Hacker News new | ask | show | jobs
by lq0000 522 days ago
I collected some more measurements with different implementations of the get function.

1000000 iterations, buffer 8192, message 128

i9-13900K, gcc 13.3, -O3, kernel 6.8.0-49, glibc 2.39

byte-mod: 0.117353 us/iter

byte-and: 0.065379 us/iter

byte-sub: 0.027865 us/iter

1cpy-mod: 0.001143 us/iter

1cpy-and: 0.001100 us/iter

1cpy-sub: 0.001098 us/iter

2cpy-mod: 0.008140 us/iter

2cpy-and: 0.001100 us/iter

2cpy-sub: 0.007711 us/iter

funny-mod: 0.001145 us/iter

funny-and: 0.001101 us/iter

funny-sub: 0.001100 us/iter

where:

`byte` is per-byte copy

`1cpy` is a single-memcpy (assumes message size divides buffer size evenly)

`2cpy` is the split memcpy (which supports other message sizes)
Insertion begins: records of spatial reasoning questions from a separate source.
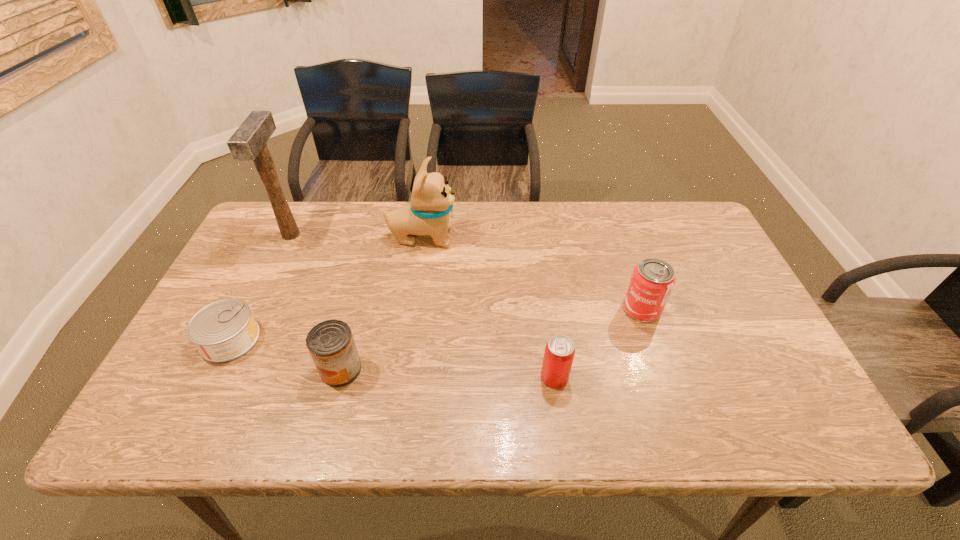
The image size is (960, 540). In order to click on vacant region located 0.050m on the left of the third can from right to left in this screenshot , I will do `click(300, 369)`.

Find the location of a particular element. free spot located 0.200m on the back of the fifth object from left to right is located at coordinates (544, 302).

Locate an element on the screen. This screenshot has width=960, height=540. free spot located 0.290m on the back of the leftmost can is located at coordinates pos(277,244).

What are the coordinates of `mallet positioned at the far edge` in the screenshot? It's located at (248, 143).

The width and height of the screenshot is (960, 540). In order to click on puppy present at the far edge in this screenshot , I will do `click(432, 199)`.

Where is `mallet that is at the left edge`? Image resolution: width=960 pixels, height=540 pixels. mallet that is at the left edge is located at coordinates (248, 143).

Locate an element on the screen. can at the left edge is located at coordinates (224, 330).

Find the location of a particular element. The height and width of the screenshot is (540, 960). object at the far left corner is located at coordinates (248, 143).

Identify the location of vacant point at the far edge. This screenshot has height=540, width=960. (456, 214).

You are a GUI agent. You are given a task and a screenshot of the screen. Output one action in this format:
    pyautogui.click(x=<x>, y=<y>)
    Task: Click on the free point at the near edge
    This screenshot has height=540, width=960.
    Given the screenshot: What is the action you would take?
    pyautogui.click(x=474, y=422)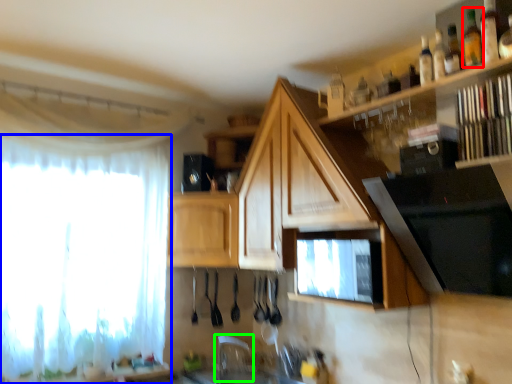
Question: Which object is positioned farthest from bottle (highlighted by a red box)? Select from curtain (highlighted by a blue box) and faucet (highlighted by a green box).

Choices:
 (A) curtain
 (B) faucet

Answer: (B)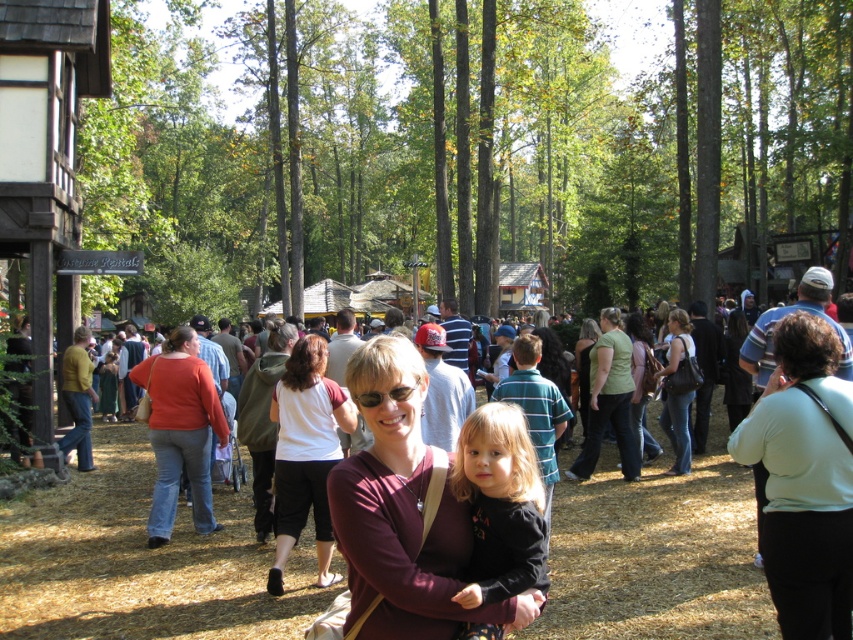
Is point (788, 458) farther from camera compared to point (184, 420)?

No, (788, 458) is in front of (184, 420).

Describe the element at coordinates (804, 480) in the screenshot. The image size is (853, 640). I see `light green fabric at center` at that location.

Does point (790, 483) lie behind point (161, 484)?

No, (790, 483) is in front of (161, 484).

Locate an element on the screen. light green fabric at center is located at coordinates (804, 480).

Which is more to the right, black matte shirt at center or matte black purse at center?

matte black purse at center

Does black matte shirt at center appear on the right side of matte black purse at center?

No, black matte shirt at center is not to the right of matte black purse at center.

At what (x,y) coordinates should I click in order to perform the action: click on black matte shirt at center. Please return your answer as a coordinate pair (x, y). Image resolution: width=853 pixels, height=640 pixels. Looking at the image, I should click on (500, 506).

Between maroon fabric shirt at center and matte black purse at center, which one is positioned lower?

matte black purse at center

Consider the image. Can you confirm if maroon fabric shirt at center is wider than matte black purse at center?

Yes.

Where is `maroon fabric shirt at center`? maroon fabric shirt at center is located at coordinates (403, 512).

Find the location of a particular element. This screenshot has width=853, height=640. maroon fabric shirt at center is located at coordinates (403, 512).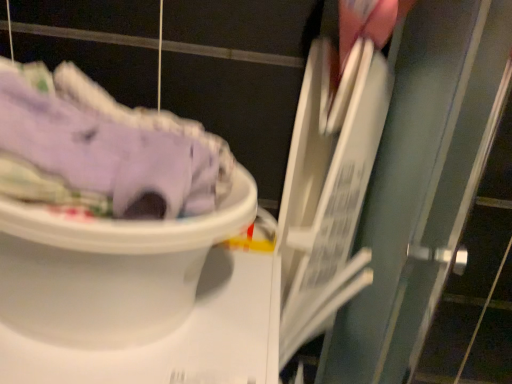
Locate an element on the screen. The height and width of the screenshot is (384, 512). white plastic toilet at lower left is located at coordinates (108, 269).

Image resolution: width=512 pixels, height=384 pixels. What do you see at coordinates (108, 269) in the screenshot?
I see `white plastic toilet at lower left` at bounding box center [108, 269].

Where is `purple cotton pants at left`? This screenshot has width=512, height=384. purple cotton pants at left is located at coordinates (103, 149).

What do you see at coordinates (103, 149) in the screenshot? Image resolution: width=512 pixels, height=384 pixels. I see `purple cotton pants at left` at bounding box center [103, 149].

Locate an element on the screen. The width and height of the screenshot is (512, 384). white plastic toilet at lower left is located at coordinates (108, 269).

Does white plastic toilet at lower left appear on the left side of purple cotton pants at left?

Indeed, white plastic toilet at lower left is positioned on the left side of purple cotton pants at left.

Considering their positions, is white plastic toilet at lower left located in front of or behind purple cotton pants at left?

Visually, white plastic toilet at lower left is located behind purple cotton pants at left.

Does point (151, 306) come closer to viewer compared to point (22, 72)?

Yes, it is in front of point (22, 72).

From the image's perspective, is white plastic toilet at lower left above or below purple cotton pants at left?

white plastic toilet at lower left is below purple cotton pants at left.

From a real-world perspective, does white plastic toilet at lower left stand above purple cotton pants at left?

Incorrect, from a real-world perspective, white plastic toilet at lower left is lower than purple cotton pants at left.

From the picture: Between white plastic toilet at lower left and purple cotton pants at left, which one has smaller width?

With smaller width is purple cotton pants at left.

Is white plastic toilet at lower left shorter than purple cotton pants at left?

No.

Based on their sizes in the image, would you say white plastic toilet at lower left is bigger or smaller than purple cotton pants at left?

white plastic toilet at lower left is bigger than purple cotton pants at left.

Is white plastic toilet at lower left outside of purple cotton pants at left?

Yes, white plastic toilet at lower left is located beyond the bounds of purple cotton pants at left.

From the picture: Is white plastic toilet at lower left next to purple cotton pants at left and touching it?

white plastic toilet at lower left is not next to purple cotton pants at left, and they're not touching.

Could you tell me if white plastic toilet at lower left is turned towards purple cotton pants at left?

No, white plastic toilet at lower left is not aimed at purple cotton pants at left.

Can you tell me how much white plastic toilet at lower left and purple cotton pants at left differ in facing direction?

The angle between the facing direction of white plastic toilet at lower left and the facing direction of purple cotton pants at left is 0.000371 degrees.

The width and height of the screenshot is (512, 384). Identify the location of clothing in front of the white plastic toilet at lower left. (103, 149).

Considering the positions of objects purple cotton pants at left and white plastic toilet at lower left in the image provided, who is more to the left, purple cotton pants at left or white plastic toilet at lower left?

white plastic toilet at lower left.

In the image, is purple cotton pants at left positioned in front of or behind white plastic toilet at lower left?

purple cotton pants at left is positioned closer to the viewer than white plastic toilet at lower left.

Is point (218, 138) closer or farther from the camera than point (104, 299)?

Clearly, point (218, 138) is more distant from the camera than point (104, 299).

From the image's perspective, which one is positioned higher, purple cotton pants at left or white plastic toilet at lower left?

From the image's view, purple cotton pants at left is above.

Based on the photo, from a real-world perspective, is purple cotton pants at left physically below white plastic toilet at lower left?

No, from a real-world perspective, purple cotton pants at left is not under white plastic toilet at lower left.

Does purple cotton pants at left have a lesser width compared to white plastic toilet at lower left?

Correct, the width of purple cotton pants at left is less than that of white plastic toilet at lower left.

Consider the image. Who is shorter, purple cotton pants at left or white plastic toilet at lower left?

→ purple cotton pants at left is shorter.

Which of these two, purple cotton pants at left or white plastic toilet at lower left, is smaller?

With smaller size is purple cotton pants at left.

Is white plastic toilet at lower left surrounded by purple cotton pants at left?

No, white plastic toilet at lower left is not a part of purple cotton pants at left.

Is purple cotton pants at left with white plastic toilet at lower left?

There is a gap between purple cotton pants at left and white plastic toilet at lower left.

Is purple cotton pants at left facing away from white plastic toilet at lower left?

No, purple cotton pants at left is not facing away from white plastic toilet at lower left.

What's the angular difference between purple cotton pants at left and white plastic toilet at lower left's facing directions?

The facing directions of purple cotton pants at left and white plastic toilet at lower left are 0.000371 degrees apart.

Find the location of a particular element. This screenshot has height=384, width=512. toilet behind the purple cotton pants at left is located at coordinates click(108, 269).

This screenshot has height=384, width=512. Identify the location of toilet on the left of purple cotton pants at left. click(108, 269).

You are a GUI agent. You are given a task and a screenshot of the screen. Output one action in this format:
    pyautogui.click(x=<x>, y=<y>)
    Task: Click on the toilet that appears below the purple cotton pants at left (from the image's perspective)
    The width and height of the screenshot is (512, 384).
    Given the screenshot: What is the action you would take?
    pyautogui.click(x=108, y=269)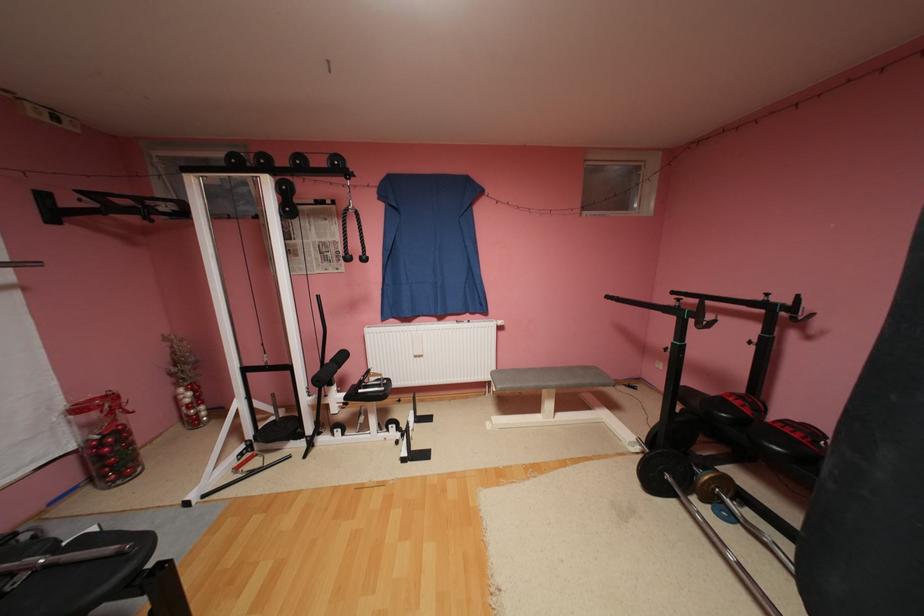
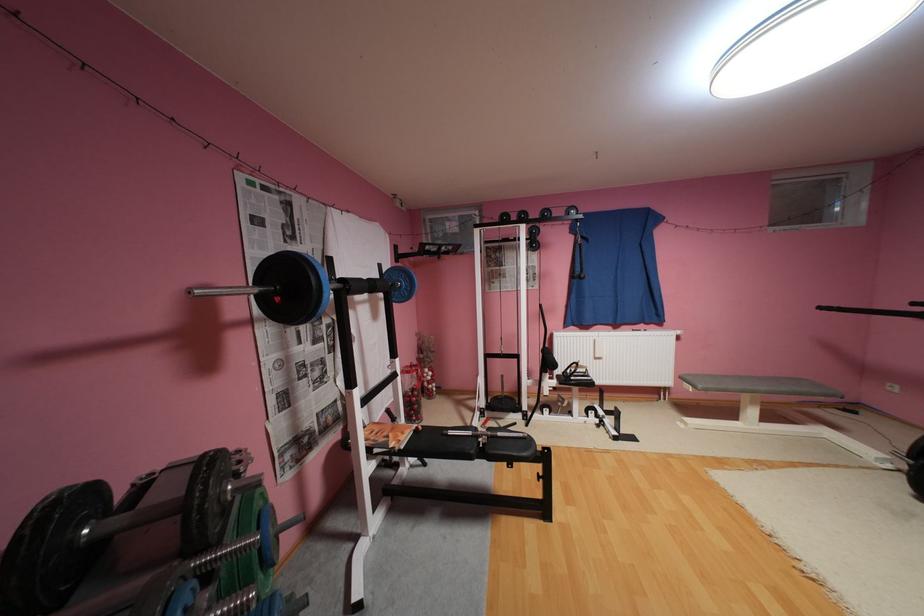
The point at (548, 411) is marked in the first image. Where is the corresponding point in the second image?

(746, 419)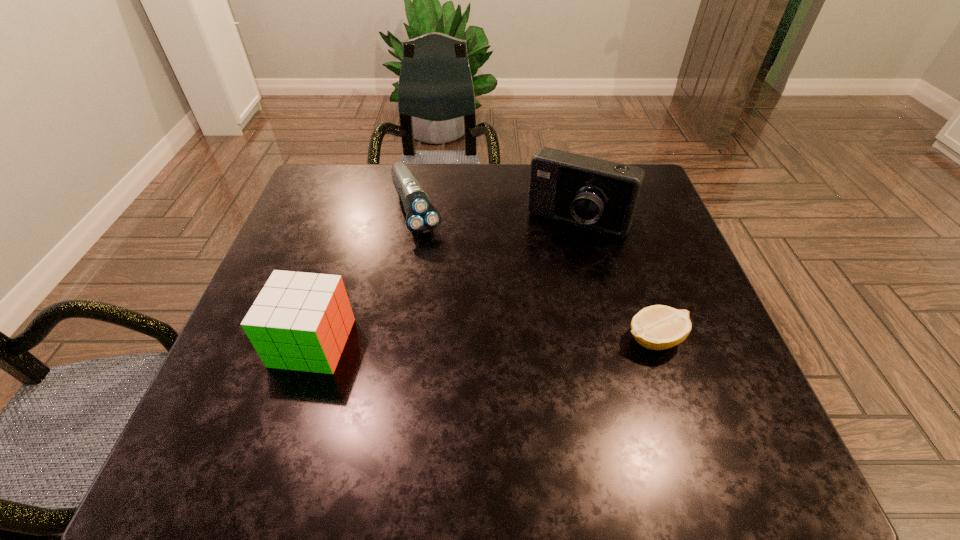
In order to click on vacant space located 0.240m on the head of the third tallest object in this screenshot , I will do `click(455, 309)`.

What are the coordinates of `vacant region located 0.370m on the front-facing side of the tallest object` in the screenshot? It's located at (489, 355).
`funny` is single-memcpy with the double-memmapped buffer

and:

`mod` uses `head %= buffer_size`

`and` uses `head &= buffer_size`

`sub` uses `if (head >= buffer_size) head -= buffer_size`

The tl;dr here is that the doubly memmapped buffer performs the same as the 1-memcpy implementation that doesn't do anything funny and significantly better than all 2-memcpy implementations except `and`. Since your page size is gonna be a power of 2 anyway, this means this trick is not really worthwhile and indeed you should just use `and`. But, compared to the other wrapping implementations it does still provide a tangible improvement. That may just come down to how the compiler was able to optimize it, but I don't feel like nitpicking the generated code to figure out why right now.